Trump e Netanyahu prima fanno saltare l’accordo sul nucleare e poi scatenano la guerra in Iran
3 min letturaLe recenti dichiarazioni di Trump sulla possibilità di intervenire militarmente in Iran, con l’obiettivo di supportare l’attacco israeliano e distruggere i siti di arricchimento dell’uranio nel paese, per impedire a Teheran di sviluppare una bomba atomica, hanno messo in subbuglio il partito repubblicano e la galassia del movimento MAGA, tra chi condivide l’idea che Teheran vada fermata e chi invece ribadisce la posizione più volte reiterata durante la campagna elettorale che con l’amministrazione Trump gli Stati Uniti avrebbero posto fine alle operazioni militari all’estero. Secondo un sondaggio, il 53% dei repubblicani sarebbe contrario a un intervento militare in Iran.
La vera questione è: un attacco è risolutivo? Cosa succederà se Trump deciderà di bombardare l'Iran? Quali saranno le conseguenze?
Ne ha parlato in un’intervista a Popular Information Joe Cirincione, esperto di non proliferazione che studia l'Iran da decenni. Nel corso dell’intervista, Cirincione si è soffermato sul contesto in cui è maturato l’attacco di Israele, su cosa si sa sul programma nucleare iraniano e sull’efficacia di una guerra. La risposta in breve è no: questa campagna di bombardamenti può al massimo rallentare il programma nucleare iraniano, ma non potrebbe mai porvi fine. Le strade sono altre e riguardano la ripresa dei negoziati per tentare di ricostruire l’accordo interrotto nel 2018, proprio dall’amministrazione Trump. Ipotesi in questo momento in alto mare.

COSA SI CHIEDE:
1. Nell'articolo sull'Iran, quale percentuale dei repubblicani sarebbe contraria a un intervento militare in Iran secondo un sondaggio?
2. Prosegui l'articolo sull'Iran a partire dal punto in cui si interrompe.
Le voci che seguono non servono a nulla qui.

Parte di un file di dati
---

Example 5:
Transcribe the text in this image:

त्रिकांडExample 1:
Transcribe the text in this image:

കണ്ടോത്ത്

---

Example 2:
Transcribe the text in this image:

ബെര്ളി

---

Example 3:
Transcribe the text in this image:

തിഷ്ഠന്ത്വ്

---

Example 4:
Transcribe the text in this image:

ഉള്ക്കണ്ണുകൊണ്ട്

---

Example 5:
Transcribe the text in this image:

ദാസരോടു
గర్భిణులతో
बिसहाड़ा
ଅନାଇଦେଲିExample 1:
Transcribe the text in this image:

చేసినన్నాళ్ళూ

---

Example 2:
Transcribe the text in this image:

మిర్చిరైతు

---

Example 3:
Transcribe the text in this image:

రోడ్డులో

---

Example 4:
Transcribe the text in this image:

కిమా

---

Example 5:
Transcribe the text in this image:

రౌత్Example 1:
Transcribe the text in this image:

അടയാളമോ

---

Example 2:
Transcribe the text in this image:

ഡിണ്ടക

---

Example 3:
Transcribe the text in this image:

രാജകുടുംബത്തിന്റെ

---

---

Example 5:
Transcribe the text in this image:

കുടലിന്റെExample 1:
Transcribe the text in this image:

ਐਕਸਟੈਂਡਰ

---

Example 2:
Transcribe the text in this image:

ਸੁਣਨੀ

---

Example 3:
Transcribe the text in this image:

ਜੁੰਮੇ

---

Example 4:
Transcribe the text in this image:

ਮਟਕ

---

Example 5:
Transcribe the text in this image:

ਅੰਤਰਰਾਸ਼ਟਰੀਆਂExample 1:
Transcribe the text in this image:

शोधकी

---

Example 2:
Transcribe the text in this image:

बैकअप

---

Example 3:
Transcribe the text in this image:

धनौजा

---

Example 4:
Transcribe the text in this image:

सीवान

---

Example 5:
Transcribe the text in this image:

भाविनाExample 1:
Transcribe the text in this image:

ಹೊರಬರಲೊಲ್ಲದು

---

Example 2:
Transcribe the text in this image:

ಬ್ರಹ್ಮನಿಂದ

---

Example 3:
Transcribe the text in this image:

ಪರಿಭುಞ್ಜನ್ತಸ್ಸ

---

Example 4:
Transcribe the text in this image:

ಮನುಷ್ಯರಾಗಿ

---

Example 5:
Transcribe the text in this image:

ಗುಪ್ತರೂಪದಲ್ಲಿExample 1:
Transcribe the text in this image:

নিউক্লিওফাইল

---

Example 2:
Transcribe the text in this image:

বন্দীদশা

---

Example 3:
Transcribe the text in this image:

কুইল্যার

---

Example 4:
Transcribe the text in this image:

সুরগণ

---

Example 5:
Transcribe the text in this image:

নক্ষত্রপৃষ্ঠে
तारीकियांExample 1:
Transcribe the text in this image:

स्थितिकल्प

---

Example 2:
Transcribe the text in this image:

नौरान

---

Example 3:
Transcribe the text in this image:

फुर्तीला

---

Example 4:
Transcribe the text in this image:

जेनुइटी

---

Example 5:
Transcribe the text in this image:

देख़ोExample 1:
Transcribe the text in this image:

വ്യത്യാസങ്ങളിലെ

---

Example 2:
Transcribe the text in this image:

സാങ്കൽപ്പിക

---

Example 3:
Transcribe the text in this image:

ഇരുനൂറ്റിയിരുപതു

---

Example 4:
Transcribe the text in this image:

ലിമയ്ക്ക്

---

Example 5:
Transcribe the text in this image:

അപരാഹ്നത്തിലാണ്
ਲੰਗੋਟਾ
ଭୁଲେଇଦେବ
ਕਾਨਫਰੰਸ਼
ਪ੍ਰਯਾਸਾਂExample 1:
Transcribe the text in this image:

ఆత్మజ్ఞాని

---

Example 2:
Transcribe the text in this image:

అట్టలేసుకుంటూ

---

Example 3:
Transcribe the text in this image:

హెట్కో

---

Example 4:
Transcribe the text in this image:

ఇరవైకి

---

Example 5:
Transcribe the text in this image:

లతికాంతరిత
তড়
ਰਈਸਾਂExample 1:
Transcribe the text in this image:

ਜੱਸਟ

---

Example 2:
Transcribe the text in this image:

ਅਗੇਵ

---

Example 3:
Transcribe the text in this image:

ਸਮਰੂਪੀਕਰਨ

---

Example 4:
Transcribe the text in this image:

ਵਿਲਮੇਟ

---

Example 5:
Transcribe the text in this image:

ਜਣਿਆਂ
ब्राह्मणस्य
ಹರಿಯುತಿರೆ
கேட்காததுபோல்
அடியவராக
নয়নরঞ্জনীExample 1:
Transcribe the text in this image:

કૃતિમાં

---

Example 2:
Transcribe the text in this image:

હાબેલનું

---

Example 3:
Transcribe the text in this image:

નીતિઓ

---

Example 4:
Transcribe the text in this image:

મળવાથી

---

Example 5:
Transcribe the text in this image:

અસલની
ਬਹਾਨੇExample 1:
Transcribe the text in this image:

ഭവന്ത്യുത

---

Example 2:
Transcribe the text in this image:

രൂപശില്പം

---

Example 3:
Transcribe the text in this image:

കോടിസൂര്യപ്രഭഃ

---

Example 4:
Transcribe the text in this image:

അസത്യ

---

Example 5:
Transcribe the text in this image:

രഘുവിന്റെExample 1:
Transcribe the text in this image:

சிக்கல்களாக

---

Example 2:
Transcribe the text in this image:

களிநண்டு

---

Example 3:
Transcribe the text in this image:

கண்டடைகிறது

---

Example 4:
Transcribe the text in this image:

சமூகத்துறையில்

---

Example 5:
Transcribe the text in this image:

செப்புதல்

...

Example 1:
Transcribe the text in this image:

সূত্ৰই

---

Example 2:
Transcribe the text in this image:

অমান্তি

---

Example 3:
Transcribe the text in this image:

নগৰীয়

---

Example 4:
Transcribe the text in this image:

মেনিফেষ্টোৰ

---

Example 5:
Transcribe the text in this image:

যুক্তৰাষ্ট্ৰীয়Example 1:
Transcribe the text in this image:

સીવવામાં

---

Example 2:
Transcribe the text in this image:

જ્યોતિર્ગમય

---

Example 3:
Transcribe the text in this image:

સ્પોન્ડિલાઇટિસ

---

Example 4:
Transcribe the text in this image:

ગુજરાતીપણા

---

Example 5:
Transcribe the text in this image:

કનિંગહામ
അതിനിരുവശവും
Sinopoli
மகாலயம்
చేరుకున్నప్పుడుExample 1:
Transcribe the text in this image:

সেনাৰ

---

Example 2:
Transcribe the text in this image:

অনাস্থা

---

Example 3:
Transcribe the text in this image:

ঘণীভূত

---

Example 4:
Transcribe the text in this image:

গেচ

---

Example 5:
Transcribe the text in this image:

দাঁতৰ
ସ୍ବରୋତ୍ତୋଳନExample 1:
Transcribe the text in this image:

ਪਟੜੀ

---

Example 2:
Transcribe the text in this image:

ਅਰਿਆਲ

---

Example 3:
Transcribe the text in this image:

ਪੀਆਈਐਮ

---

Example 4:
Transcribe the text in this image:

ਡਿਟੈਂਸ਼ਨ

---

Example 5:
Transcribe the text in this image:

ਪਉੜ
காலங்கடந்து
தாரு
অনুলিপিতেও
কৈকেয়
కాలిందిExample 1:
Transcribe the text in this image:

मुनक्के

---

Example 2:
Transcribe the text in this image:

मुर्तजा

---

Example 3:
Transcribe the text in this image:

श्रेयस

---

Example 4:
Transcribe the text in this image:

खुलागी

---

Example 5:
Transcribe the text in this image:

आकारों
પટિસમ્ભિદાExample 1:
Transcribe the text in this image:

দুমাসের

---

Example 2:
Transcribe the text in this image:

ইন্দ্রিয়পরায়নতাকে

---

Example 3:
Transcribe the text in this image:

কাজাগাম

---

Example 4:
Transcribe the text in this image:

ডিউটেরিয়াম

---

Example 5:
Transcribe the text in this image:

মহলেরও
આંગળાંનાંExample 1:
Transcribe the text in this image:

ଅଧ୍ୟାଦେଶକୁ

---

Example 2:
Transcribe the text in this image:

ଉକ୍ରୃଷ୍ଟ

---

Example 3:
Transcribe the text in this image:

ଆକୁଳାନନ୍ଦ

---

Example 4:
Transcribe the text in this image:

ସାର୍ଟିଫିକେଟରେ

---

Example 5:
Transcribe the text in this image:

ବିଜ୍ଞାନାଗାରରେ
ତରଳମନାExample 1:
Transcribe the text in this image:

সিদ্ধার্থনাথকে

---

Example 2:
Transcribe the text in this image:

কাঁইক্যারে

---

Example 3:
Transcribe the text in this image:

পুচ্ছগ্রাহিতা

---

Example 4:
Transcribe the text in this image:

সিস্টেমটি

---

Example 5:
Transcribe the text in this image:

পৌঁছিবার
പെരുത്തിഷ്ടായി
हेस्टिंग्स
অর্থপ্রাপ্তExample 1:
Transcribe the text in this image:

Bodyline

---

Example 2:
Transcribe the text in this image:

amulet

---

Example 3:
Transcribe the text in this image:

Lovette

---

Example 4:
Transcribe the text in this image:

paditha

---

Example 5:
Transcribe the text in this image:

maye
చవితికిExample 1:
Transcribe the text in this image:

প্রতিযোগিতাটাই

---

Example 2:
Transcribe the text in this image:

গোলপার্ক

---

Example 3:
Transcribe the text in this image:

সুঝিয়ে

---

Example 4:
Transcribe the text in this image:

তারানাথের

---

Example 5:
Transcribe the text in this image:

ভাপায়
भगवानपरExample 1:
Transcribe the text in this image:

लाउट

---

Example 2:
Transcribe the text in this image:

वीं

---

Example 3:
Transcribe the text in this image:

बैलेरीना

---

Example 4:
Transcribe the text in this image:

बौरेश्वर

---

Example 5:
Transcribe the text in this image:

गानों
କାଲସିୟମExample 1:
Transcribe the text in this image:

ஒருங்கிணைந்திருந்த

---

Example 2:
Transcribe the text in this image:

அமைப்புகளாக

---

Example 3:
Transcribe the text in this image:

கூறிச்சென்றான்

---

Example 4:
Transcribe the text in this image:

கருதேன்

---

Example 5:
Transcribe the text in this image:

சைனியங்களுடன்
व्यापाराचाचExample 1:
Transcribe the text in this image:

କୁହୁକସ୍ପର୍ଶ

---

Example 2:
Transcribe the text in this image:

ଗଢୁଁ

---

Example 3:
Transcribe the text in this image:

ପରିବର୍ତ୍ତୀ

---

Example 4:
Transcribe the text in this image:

RISPOSTE:
1. Il 53%.

2.
Spiega Cirincione che in tutti i suoi anni di studi sulla non proliferazione del nucleare non ha mai visto un accordo così forte come il JCPOA, il Piano d'azione congiunto globale. “Aveva risolto il problema. Aveva fermato la corsa dell'Iran alla bomba”, dice Cirincione.
L’accordo consentiva all'Iran di procedere a un arricchimento limitato, ma bloccava tutte le sue vie verso la bomba nucleare perché limitava severamente la quantità di arricchimento consentita e prevedeva un piano di ispezioni molto accurato.
Poi è arrivata la prima amministrazione Trump che nel 2018 ha ritirato gli Stati Uniti dall'accordo nonostante le suppliche di tutti i principali alleati, ad eccezione di Israele, che ha sempre spinto per la soluzione militare, e il parere dei capi dell'intelligence militare statunitense, secondo i quali l'accordo funzionava e non c'era motivo di ritirarsi.
“Questo ci porta al momento attuale”, spiega Cirincione. “Netanyahu, che era contrario all'accordo e che è stato uno di quelli che hanno convinto Trump a ritirarsi, e il presidente Trump stanno ora cercando di risolvere un problema che loro stessi hanno creato”.
E per quanto Netanyahu abbia affermato di aver dovuto intraprendere questa azione per prevenire un attacco iraniano contro Israele, le agenzie di intelligence statunitensi hanno affermato di non aver rilevato alcuna prova di piani iraniani per attaccare Israele e di essere prossimi a ottenere la bomba nucleare, prosegue Cirincione. “Netanyahu sta usando lo stesso copione che lui e i neoconservatori negli Stati Uniti hanno usato nel 2002 e nel 2003 per convincere l'opinione pubblica americana a entrare in guerra con l'Iraq. Stanno sostenendo che l'azione militare è necessaria prima che la pistola fumante diventi un fungo atomico. Non era vero allora e non è vero adesso”.
Il vero obiettivo è destabilizzare e rovesciare il regime dell'Ayatollah Khamenei che, per quanto impopolare, è quasi rafforzato all’interno da questa campagna di bombardamenti.
Ma quali saranno le conseguenze di un attacco statunitense?
Di sicuro non porranno fine al programma nucleare iraniano. “L'Iran ha ormai oltre 25 anni di esperienza nella produzione di materiali nucleari. Non si può bombardare via tutto questo”.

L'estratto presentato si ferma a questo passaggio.